Change detection outputs =>
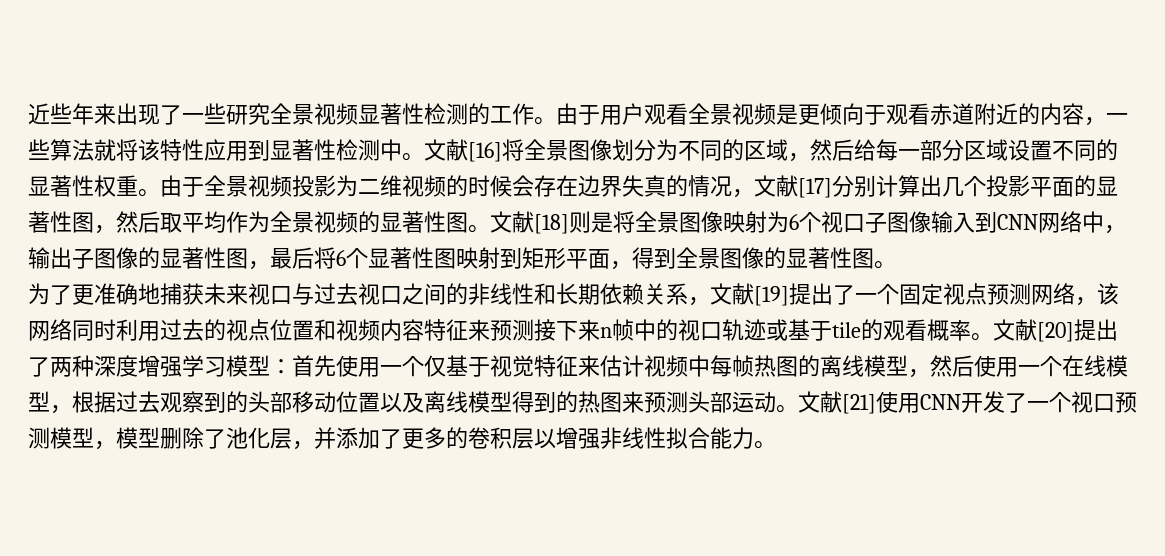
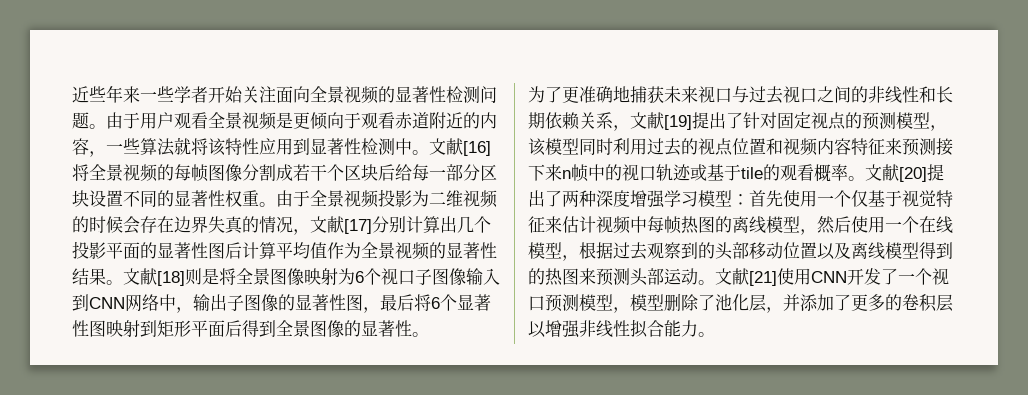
[116,103,534,125] 出现了一些研究全景视频显著性检测的工作 -> [140,86,497,104] [72,112,89,129] 一些学者开始关注面向全景视频的显著性检测问题
[568,139,832,162] 图像划分为不同的区域，然 -> [123,164,378,182] 视频的每帧图像分割成若干个区块
[986,139,1008,161] 域 -> [72,190,89,207] 块
[94,211,226,234] ，然后取平均 -> [225,242,327,259] 后计算平均值
[446,212,468,233] 图 -> [72,268,106,285] 结果
[610,261,632,270] ， -> [225,320,242,337] 后
[852,248,874,269] 图 -> (412, 328) none
[855,284,899,305] 一个 -> [743,112,777,129] 针对
[987,283,1119,306] [28,319,72,341] 预测网络，该网络 -> [845,112,947,131] [528,138,579,156] 的预测模型，该模型

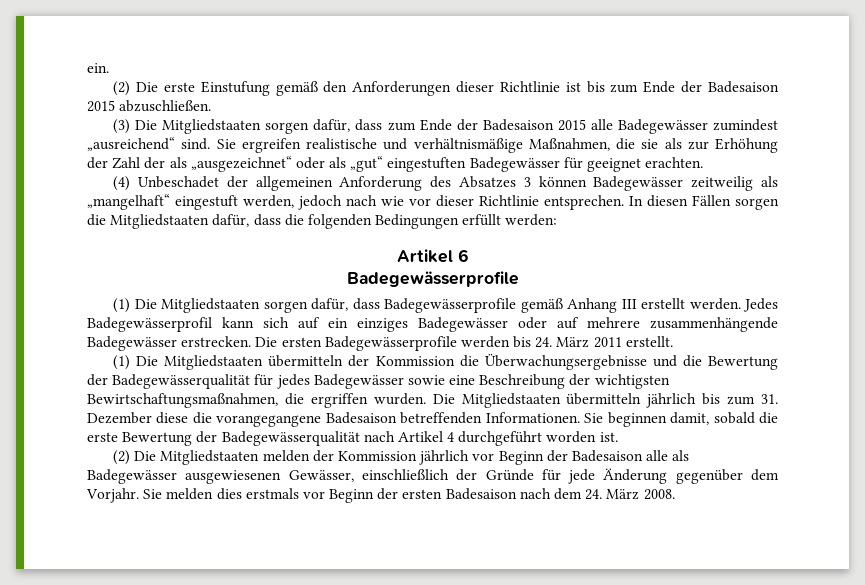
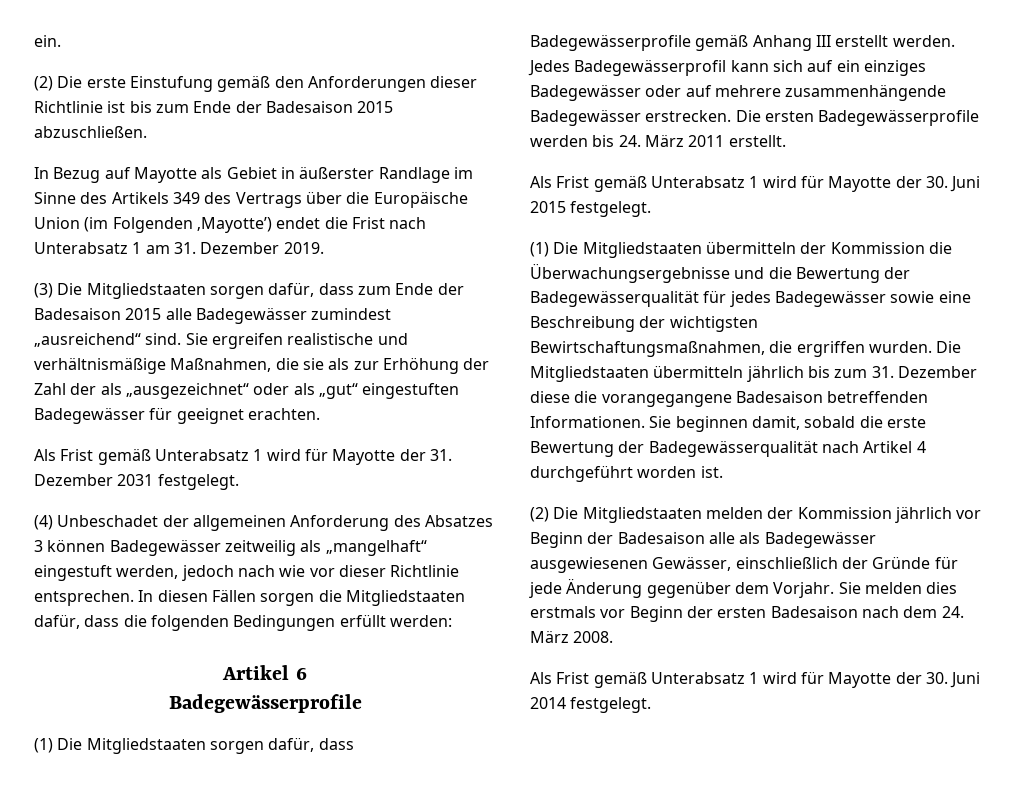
(212, 106) none -> [34,166,473,183] [34,191,468,208] [34,217,427,233] [34,242,324,254] // In Bezug auf Mayotte als Gebiet in äußerster Randlage im Sinne des Artikels 349 des Vertrags über die Europäische Union (im Folgenden ‚Mayotte’) endet die Frist nach Unterabsatz 1 am 31. Dezember 2019.
(704, 162) none -> [34,448,452,465] [34,474,239,490] // Als Frist gemäß Unterabsatz 1 wird für Mayotte der 31. Dezember 2031 festgelegt.
(673, 341) none -> [530,175,981,192] [530,201,652,217] // Als Frist gemäß Unterabsatz 1 wird für Mayotte der 30. Juni 2015 festgelegt.
(675, 494) none -> [530,671,981,688] [530,697,652,713] // Als Frist gemäß Unterabsatz 1 wird für Mayotte der 30. Juni 2014 festgelegt.

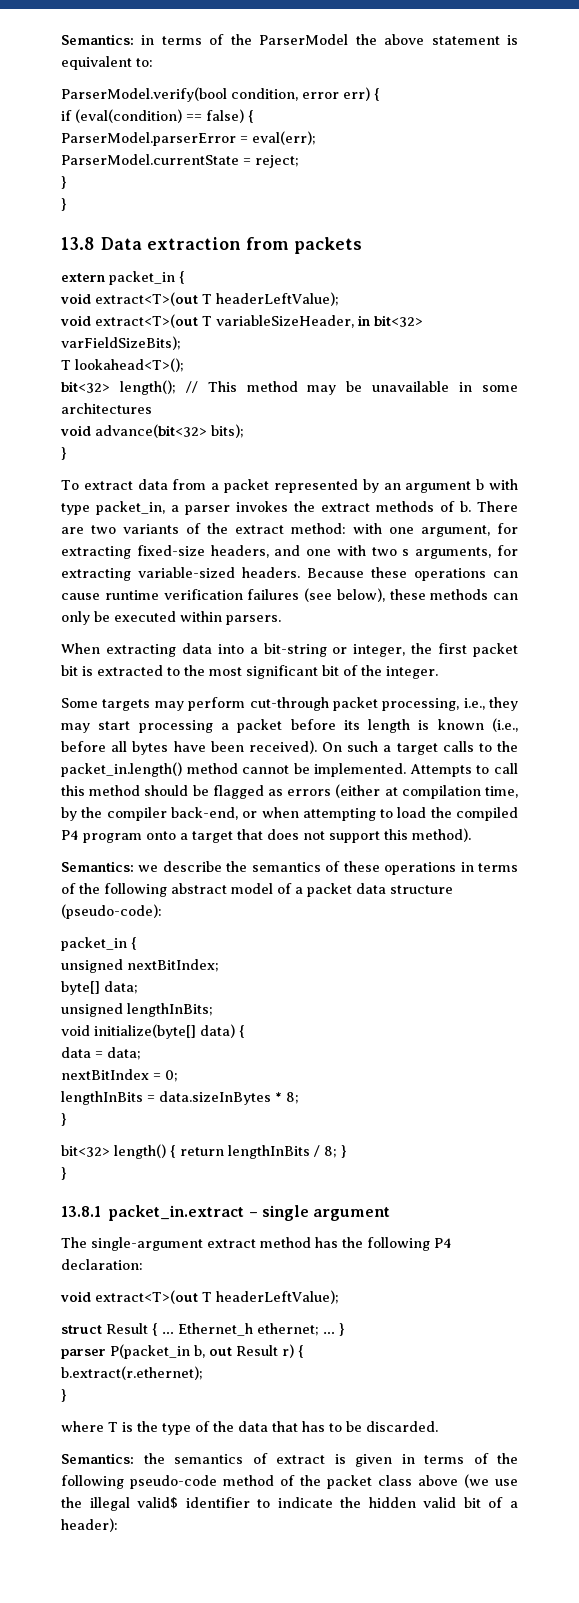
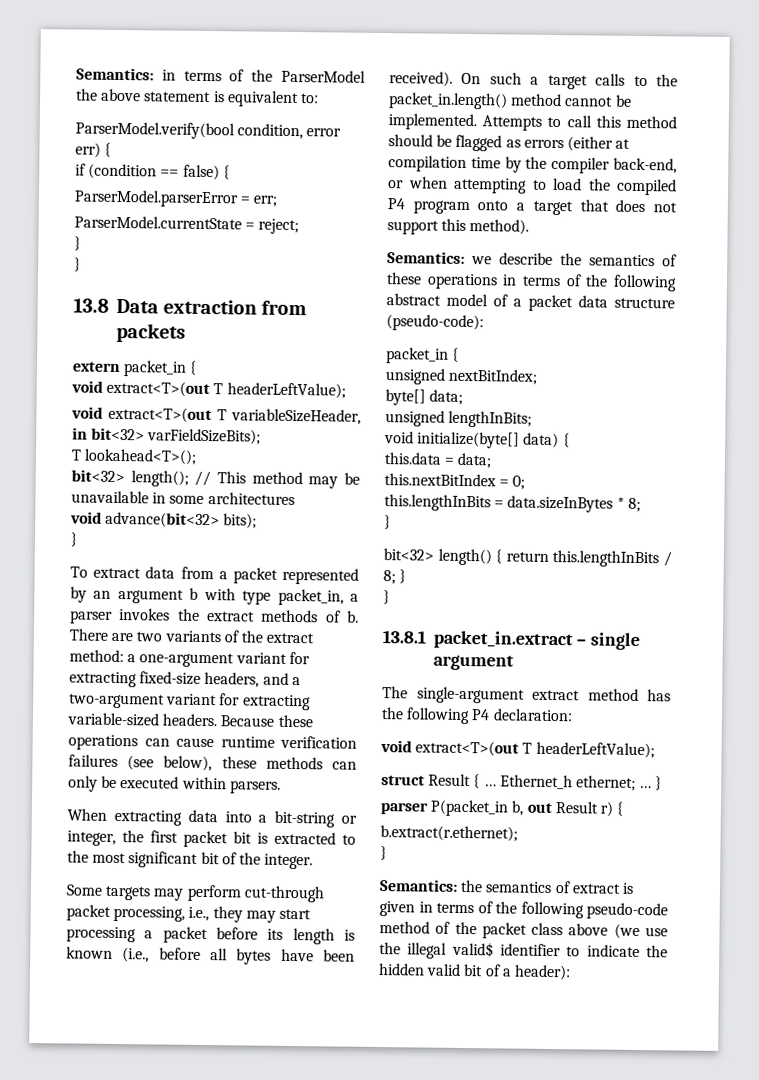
[75,109,182,123] (eval(condition) -> [88,163,158,180] (condition
[252,131,316,145] eval(err); -> [253,195,278,207] err;
[353,523,490,537] with one argument, -> [127,652,287,668] a one-argument variant
[306,545,492,559] one with two s arguments, -> [291,676,301,686] [69,693,218,709] a two-argument variant
[484,786,518,798] time, -> [470,157,501,169] time
[61,1047,91,1058] data -> [384,452,442,465] this.data
[61,1069,149,1080] nextBitIndex -> [384,473,496,487] this.nextBitIndex
[61,1091,143,1105] lengthInBits -> [384,494,491,512] this.lengthInBits
[228,1145,310,1159] lengthInBits -> [552,549,660,568] this.lengthInBits
[61,1421,438,1435] // where T is the type of the data that has to be discarded. -> (387, 853) none

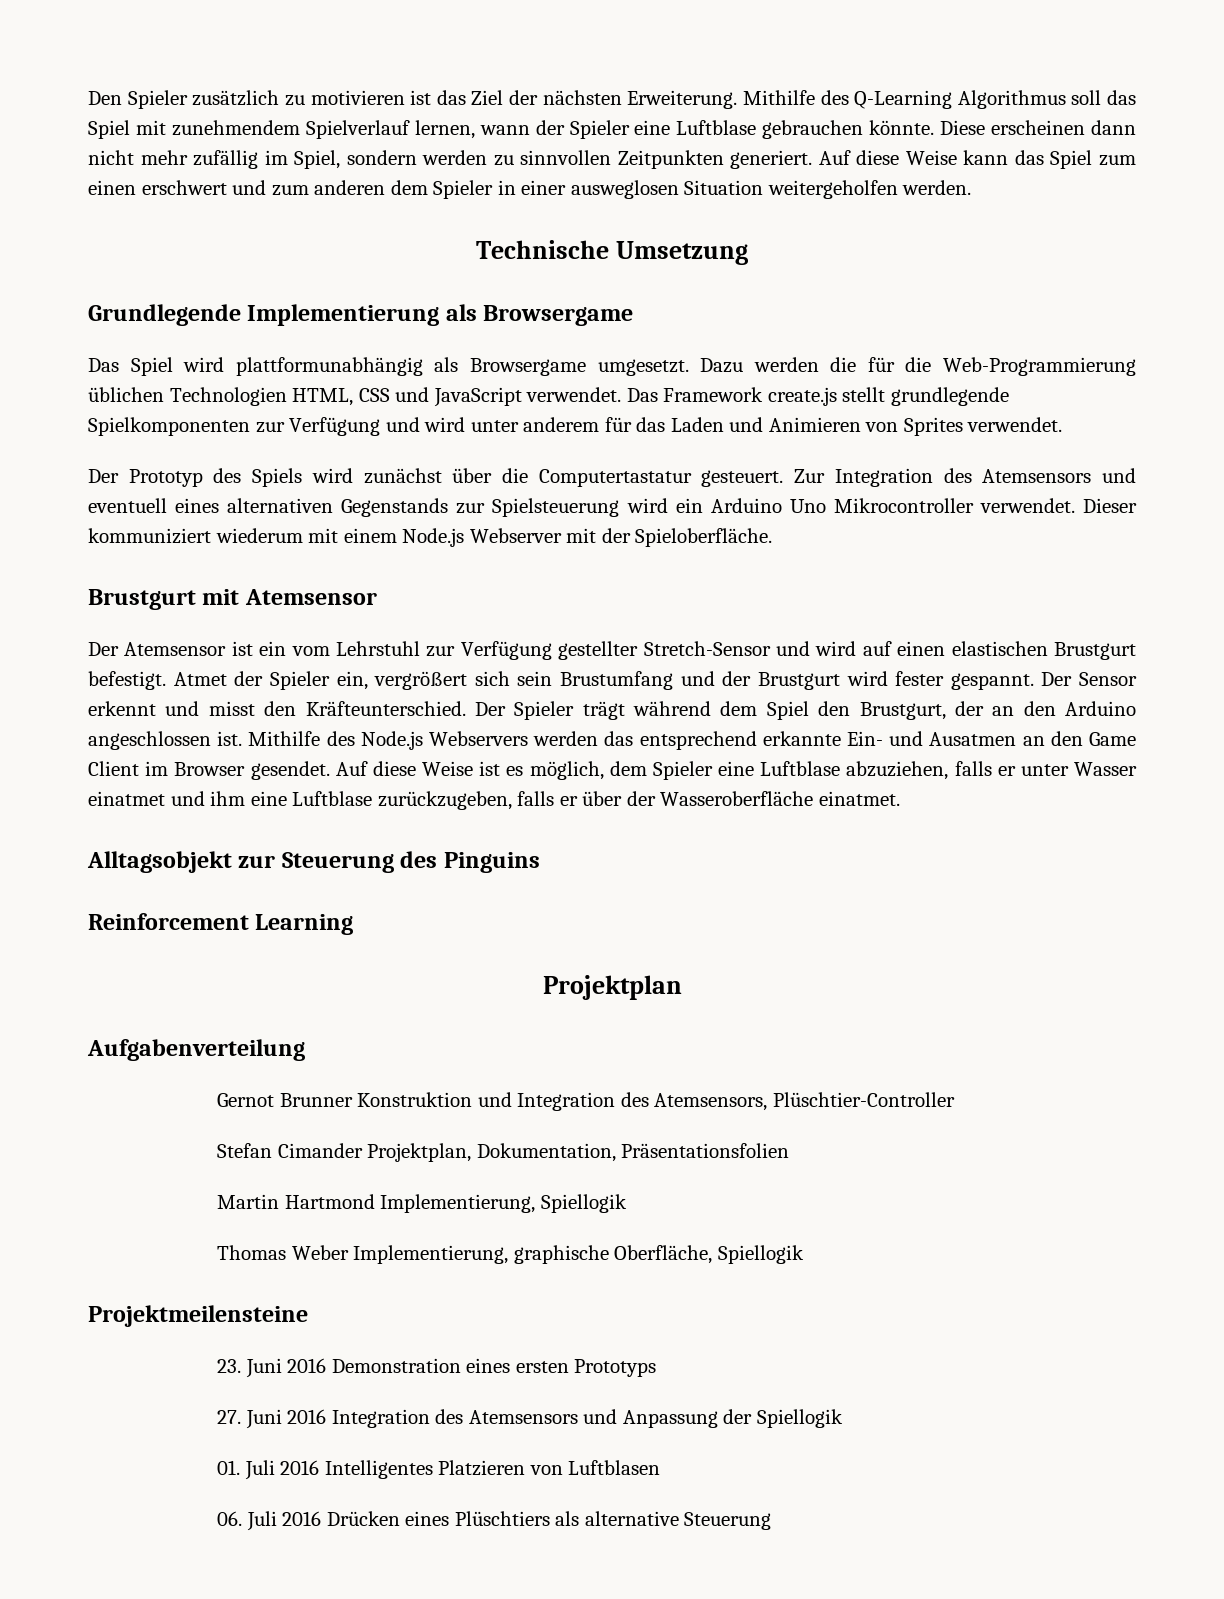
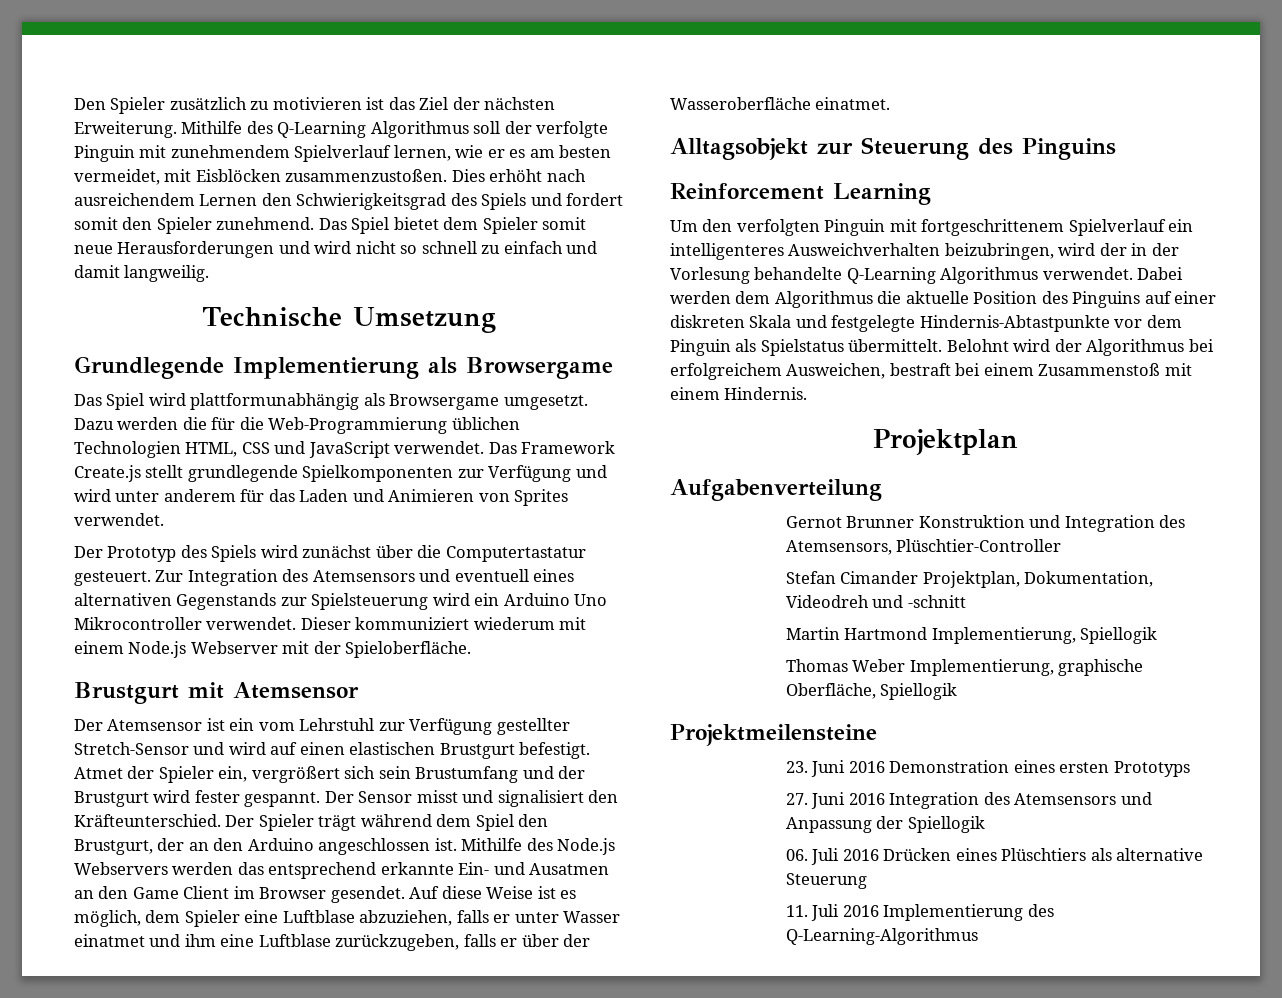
[1107,90,1136,105] [88,120,130,139] das Spiel -> [504,121,609,138] [74,145,135,162] der verfolgte Pinguin
[479,120,1136,139] [88,150,1136,169] [88,180,972,199] wann der Spieler eine Luftblase gebrauchen könnte. Diese erscheinen dann nicht mehr zufällig im Spiel, sondern werden zu sinnvollen Zeitpunkten generiert. Auf diese Weise kann das Spiel zum einen erschwert und zum anderen dem Spieler in einer ausweglosen Situation weitergeholfen werden. -> [455,145,612,158] [74,169,586,185] [74,193,624,210] [74,217,587,234] [74,241,598,258] [74,265,210,282] wie er es am besten vermeidet, mit Eisblöcken zusammenzustoßen. Dies erhöht nach ausreichendem Lernen den Schwierigkeitsgrad des Spiels und fordert somit den Spieler zunehmend. Das Spiel bietet dem Spieler somit neue Herausforderungen und wird nicht so schnell zu einfach und damit langweilig.
[767,387,837,406] create.js -> [74,465,141,482] Create.js
[88,701,255,716] erkennt und misst -> [416,790,584,807] misst und signalisiert
(354, 924) none -> [670,219,1194,236] [670,243,1179,260] [670,267,1184,284] [670,291,1217,308] [670,315,1182,332] [670,339,1214,356] [670,363,1192,380] [670,387,808,400] // Um den verfolgten Pinguin mit fortgeschrittenem Spielverlauf ein intelligenteres Ausweichverhalten beizubringen, wird der in der Vorlesung behandelte Q-Learning Algorithmus verwendet. Dabei werden dem Algorithmus die aktuelle Position des Pinguins auf einer diskreten Skala und festgelegte Hindernis-Abtastpunkte vor dem Pinguin als Spielstatus übermittelt. Belohnt wird der Algorithmus bei erfolgreichem Ausweichen, bestraft bei einem Zusammenstoß mit einem Hindernis.
[621,1143,790,1158] Präsentationsfolien -> [785,595,966,608] Videodreh und -schnitt
[217,1460,661,1480] // 01. Juli 2016 Intelligentes Platzieren von Luftblasen -> (985, 824) none
(772, 1521) none -> [785,904,1054,921] [785,928,978,945] // 11. Juli 2016 Implementierung des Q-Learning-Algorithmus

ABOUT THIS EXERCISE => Return, with no change at all, every line in the entries above from the line containing "[767,387,837,406] create.js ->" through the line containing "[88,701,255,716] erkennt und".

SOLUTION TO THIS EXERCISE =>
[767,387,837,406] create.js -> [74,465,141,482] Create.js
[88,701,255,716] erkennt und misst -> [416,790,584,807] misst und signalisiert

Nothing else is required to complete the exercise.